In the first post in this series, we looked at ways in which we can introduce young children to writing as part of their EFL class. In this post we examine the opportunities which CLIL gives us to extend and develop our students’ writing skills as they move up through the school, and how writing in the CLIL classroom can be linked to the external Cambridge exams.

(Photo credit: Wikipedia)
In the early science classes, students talk a lot about the classification of animals, and we make wall displays of the different classes of animals – fish, birds, amphibians, mammals and reptiles – with representatives of each class and the key
vocabulary for defining each class. The students’ attention is drawn to these labels in each lesson as we review and discuss different animals, so that they quickly become familiar with the vocabulary. Sometimes, before they come into the classroom, we move the words around, then get the students to help put them in the right places again, thus ensuring that the students are famiiar with reading the vocabulary. Once they are comfortable with the language, they can create a small project, writing about their favourite animal, using the key vocabulary from the unit and simple grammar structures such as ‘it’s’ and ‘it has got’, illustrating their texts with drawings or pictures cut out from magazines (or these days, downloaded from internet).
An extension of this exercise, and a much-loved activity each year, is the ‘Monster gymkhana’. Here, the students are working with the parts of the body,
numbers, sizes and colours, using the same verb structures as before. This activtiy begins as a reading exercise, seen here, a mute dictation in which the student has to draw the monster described in the photocopy and colour it appropriately. Once this has been done, the students are put into teams and given the task of designing their own monster. Then we take them out to the playground, where cut-outs of different body parts are distributed, legs in one place, arms in another, heads in a third, etc. Each set of cut-outs is labelled with the name of that body part. Each team of children is given a large card and some glue, and they race to find the different body parts they need to complete their monster design. We like to leave the finished monster designs on display in the playground so that the children can show their peers from other classes and their parents at playtime or after school.

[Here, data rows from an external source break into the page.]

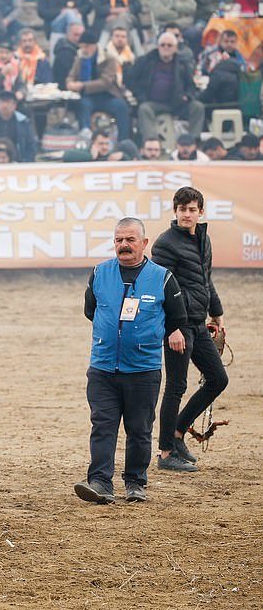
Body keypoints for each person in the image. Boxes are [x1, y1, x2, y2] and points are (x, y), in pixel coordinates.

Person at [75, 217, 186, 504]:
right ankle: (100, 482)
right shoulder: (99, 273)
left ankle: (135, 482)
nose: (124, 245)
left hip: (143, 370)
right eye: (119, 240)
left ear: (144, 243)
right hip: (102, 367)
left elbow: (178, 317)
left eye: (130, 240)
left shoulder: (162, 278)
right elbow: (91, 310)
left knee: (140, 429)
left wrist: (169, 332)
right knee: (103, 425)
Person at [151, 187, 228, 473]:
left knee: (218, 379)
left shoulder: (202, 239)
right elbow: (161, 289)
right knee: (176, 386)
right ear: (175, 211)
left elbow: (204, 279)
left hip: (197, 322)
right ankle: (165, 453)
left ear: (200, 212)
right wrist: (174, 327)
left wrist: (217, 312)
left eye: (192, 209)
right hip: (178, 327)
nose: (186, 214)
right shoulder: (164, 244)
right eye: (182, 209)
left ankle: (178, 432)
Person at [130, 32, 204, 142]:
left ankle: (193, 142)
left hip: (177, 103)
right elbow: (132, 81)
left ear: (175, 48)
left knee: (197, 107)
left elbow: (191, 86)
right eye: (162, 45)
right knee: (144, 109)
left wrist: (187, 96)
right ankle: (151, 143)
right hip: (153, 103)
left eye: (169, 45)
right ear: (158, 46)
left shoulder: (183, 63)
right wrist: (141, 97)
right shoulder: (146, 61)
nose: (165, 48)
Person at [67, 31, 131, 141]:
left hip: (107, 96)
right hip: (88, 97)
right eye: (82, 47)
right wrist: (70, 83)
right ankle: (85, 136)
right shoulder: (80, 58)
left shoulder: (109, 59)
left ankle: (123, 140)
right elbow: (71, 76)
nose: (84, 50)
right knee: (83, 106)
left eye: (87, 47)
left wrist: (83, 85)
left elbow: (105, 82)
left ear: (94, 45)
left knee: (121, 107)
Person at [52, 21, 84, 88]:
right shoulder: (65, 51)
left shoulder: (79, 48)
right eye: (76, 35)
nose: (79, 38)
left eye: (82, 35)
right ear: (68, 34)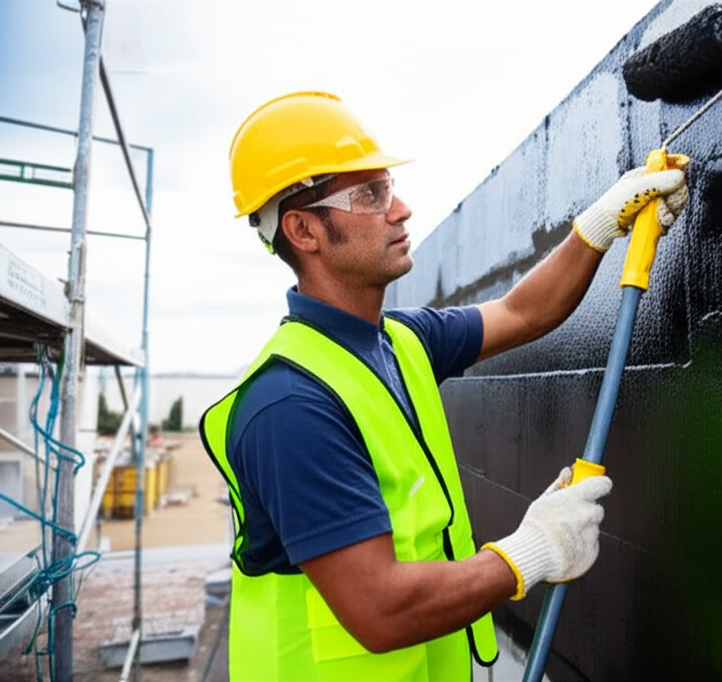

Once they have done the gymkhana itself, back in the classroom, each student writes the description of the monster they have constructed, and these descriptions can be added to the display.
These classification exercises use very simple grammar structures but at the same time they allow the students to express differences between items, which is used a great deal in the YLE speaking exams. In both Movers and Flyers, students are asked to spot the difference between two similar pictures, and in Movers they are also required to say which picture is the odd one out in a group of four, giving a reason.

(Adapted from Dellar and Price, 2007)
Another skill students need for the YLE exams is the ability to unjumble letters to form words, and this skill can also easily be practised in the CLIL class, as well as in the literacy class. For example, give students a worksheet where the different parts of the body are labelled on a skeleton, but each part is jumbled, and the student has to write the items of vocabulary correctly. Here the student is focusing mainly on spelling of key vocabulary items, which may be more complex than the words which they usually employ in their writing.
As students progress they can be expected to write more, and here it becomes important that they learn to structure their texts. One way in which they can do this in the CLIL classroom is by describing processes, where there is a clear sequence to follow. Here is a worksheet on the water cycle, which they students are asked to label:

However, instead of requiring the students to produce the key vocabulary, they are provided with the technical words on the diagram and asked to write one or two sentences to explain what is happening at each point in the process. Initially, the students are asked to write on each arrow, but as they gain confidence in this sort of exercise, they can be asked to write all their sentences together as a text, linking with sequencing words – ‘first’, ‘then’, ‘finally’. This scaffolding of longer texts will be the subject of the third post in this series.
Bibliography.
Deller, S. & C. Price (2007) Teaching Other Subjects Through English Oxford, Oxford University Press.